Moreover, in the intervening period, I had not
run a race. More than six months passed by and the only race I started in was
curtailed in the very beginning. Times like these put that devil in your mind
called doubt. I started doubting the very training which has yielded
stupendous results in last three years. May be I needed a change in the
training and the approach, I told myself. I doubted if those two days a week of
Ashtanga Yoga were counterproductive. Did the cycling take my focus away from
running the way I imagined it would? I doubted my very ability. Was I getting
older faster than the calendar would like me to believe? Was I suffering from
some undiagnosed disease which would hit me like a lightening one day, possibly
very soon?
Reluctantly I had decided to register and run
the Urban Stampede Corporate Relay in the first place. Now 5 km is the distance
a marathoner would not think too much of. But when one is in the evil grip of
doubt, a small climb up a hill is akin to climbing Mt Everest! I remembered Bhagvad Geeta’s first
chapter, especially the following lamentation of Arjun:
Seedanti mama gaatraani mukham cha
parishushyati;
Vepathushcha shareere me romaharshashcha
jaayate.
Gaandeevam sramsate hastaat twak chaiva
paridahyate;
Na cha shaknomyavasthaatum bhramateeva cha me
manah.
(Seeing these, my kinsmen, O Krishna, arrayed,
eager to fight,
My limbs fail and my mouth is parched up, my body
quivers and my hairs stand on end!
The (bow) “Gandiva” slips from my hand and my skin
burns all over; I am unable even
to stand, my mind is reeling, as it were. )
Like Arjun, My mouth was dry, my fingers were
numb, my toes were sweating inside the shoes. The overnight rain made the field
muddy and the shoes were heavy with slush. But they were heavy more with the
doubt and the weight of expectations. Arjun was not able to carry his Gandiva.

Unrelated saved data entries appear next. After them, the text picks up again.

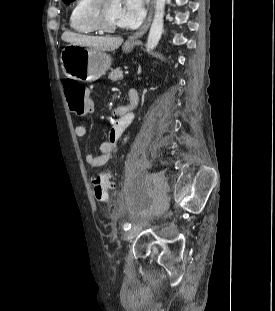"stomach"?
<instances>
[{
    "label": "stomach",
    "mask_w": 275,
    "mask_h": 311,
    "mask_svg": "<svg viewBox=\"0 0 275 311\" xmlns=\"http://www.w3.org/2000/svg\"><path fill=\"white\" fill-rule=\"evenodd\" d=\"M134 45L125 43L122 47L125 53H130ZM60 61L67 77L96 81L110 69L112 58L105 51L81 45H67L61 52Z\"/></svg>",
    "instance_id": "stomach-1"
}]
</instances>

Similarly I was not able to carry my own weight. Not that my predicament
compared in any way to Arjun’s dilemma. In the battle of Kurukshetra, he
had to kill his kith and kin to claim what rightfully belonged to him and his
brothers. But he saw futility of killing. The only person I could realistically
kill was myself if I pushed too hard.
The doubts lingered like the clouds above in
the sky. But I had to do it. For my team. For the people I was training last
few days in office. They were beseeching me to go and run my best. Arjun had
Krishna as his friend, philosopher and guide in the battlefield. I had no such luxury. But I had
my humble iPod. So I took refuge in the words - woven in the musical notes. I
turned it on and started running.
There is a reason I always listen to songs in
random order. I believe the highest order emerges out of complete chaos. A
random maze throws the clarity and direction any carefully planned system
cannot. Confirming my belief, the words I received were these:
Khol tu rath ke pahiye khol
Banaa ke chakra sudarshan gol
Jung ke feete kas ke baandh
Khuli hai aaj sher ki maang
Tu goli daag Milkha, daag Milkha, daag Milkha
Ab tu bhag-bhag, bhag bhag bhag Milkha
Ab tu bhaag Milkha
And the run I did! Turning
my legs like Sudarshan Chakra in slow motion, I kept on going. The slush did
not matter nor the humidity. The people around me blurred and disappeared
eventually. Three more songs later, I crossed the finish line in little less than
20 minutes. 19:45 was the time I took for the 5K. Not staggeringly impressive,
but a personal best nonetheless. I was not ecstatic, but rather relieved to
have finished it. Breathless but calm.
My team missed the podium
by 36 seconds. But we were quite happy that we did well and came so close to
have a shot at the podium. Personally I was happy that my legs moved the way I
wanted them to, not with force but with ease. That was not the only good thing
that happened on the day though.
Around afternoon I reached
the Kanteerva Stadium to watch some of the finest ultra marathoners of the
country grinding it out at the 24 hours and 12 hours stadium run. Some of them
were going round on the 400m track from last evening. They braved the rain and
the wind in the night and were battling the heat at that point. It was humbling
to see them fighting the elements with smile for so long while I was fixated on
some 5k race.
I planned to cheer the
PaceMakers Men’s and Women’s teams who were participating in the 12 hour relay
run. I thought I was done with the run for the day but then I was asked to pace
Ranjini and Shilpa post noon. I admire these two ladies immensely so I said
yes. That turned out to be blessing. Unshackled from the demands of a race, the
legs started moving more freely. My attention shifted from myself to the
runners I was pacing and that resulted into the freedom of movement you
experience only when you forget about the existence of your own body.
The stadium was brimming
with the energy of so many runners. The volunteers and cheering crowd
heightened the excitement. We humans may not be the strongest species on the
earth, but there is one thing we do really well - we feed off human energy. The
positive(or negative) energy rubs on the people around us. That’s why one
should always be around positive people. Buoyed by this euphoria, I ended up
running for three hours without feeling any strain on my legs.
The day ended with
winner’s trophies for both the men’s and women’s teams. I got my own trophies -
I got my running legs back. I’ve found them, well and truly, in good shape. The
run is on.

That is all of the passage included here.